■ **Exercise goal**
Take every line in the entries that includes the word "Rendered" and copy it.

■ **Data to process**
*** Block opens ***

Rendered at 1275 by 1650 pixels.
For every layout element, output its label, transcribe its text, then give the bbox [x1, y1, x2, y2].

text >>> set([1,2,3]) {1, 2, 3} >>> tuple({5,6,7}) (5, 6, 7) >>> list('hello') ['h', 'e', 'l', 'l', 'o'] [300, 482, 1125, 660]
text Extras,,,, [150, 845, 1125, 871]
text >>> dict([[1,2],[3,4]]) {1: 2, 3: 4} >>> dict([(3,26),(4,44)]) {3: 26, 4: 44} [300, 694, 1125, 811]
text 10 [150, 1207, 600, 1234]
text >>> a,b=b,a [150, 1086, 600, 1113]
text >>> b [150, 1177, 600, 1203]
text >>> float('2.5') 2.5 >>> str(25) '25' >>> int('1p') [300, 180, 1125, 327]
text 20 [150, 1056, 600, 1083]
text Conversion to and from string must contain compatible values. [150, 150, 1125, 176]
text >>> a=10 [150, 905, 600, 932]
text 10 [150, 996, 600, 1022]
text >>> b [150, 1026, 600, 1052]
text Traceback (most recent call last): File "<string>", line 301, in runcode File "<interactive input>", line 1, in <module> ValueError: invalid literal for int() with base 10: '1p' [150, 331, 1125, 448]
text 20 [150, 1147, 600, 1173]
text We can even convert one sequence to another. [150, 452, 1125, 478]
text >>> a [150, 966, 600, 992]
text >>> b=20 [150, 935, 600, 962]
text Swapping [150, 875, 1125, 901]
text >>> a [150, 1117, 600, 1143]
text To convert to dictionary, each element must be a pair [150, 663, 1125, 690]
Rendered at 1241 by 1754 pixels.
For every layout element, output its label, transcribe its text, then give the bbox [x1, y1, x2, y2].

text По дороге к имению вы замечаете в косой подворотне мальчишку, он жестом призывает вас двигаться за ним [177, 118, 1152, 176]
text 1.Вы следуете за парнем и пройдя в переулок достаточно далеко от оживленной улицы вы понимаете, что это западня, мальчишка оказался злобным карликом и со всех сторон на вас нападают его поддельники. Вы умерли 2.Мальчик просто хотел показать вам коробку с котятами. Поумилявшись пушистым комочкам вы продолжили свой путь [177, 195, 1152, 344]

*** Block closes ***

■ **Exercise output**
Rendered at 1275 by 1650 pixels.
Rendered at 1241 by 1754 pixels.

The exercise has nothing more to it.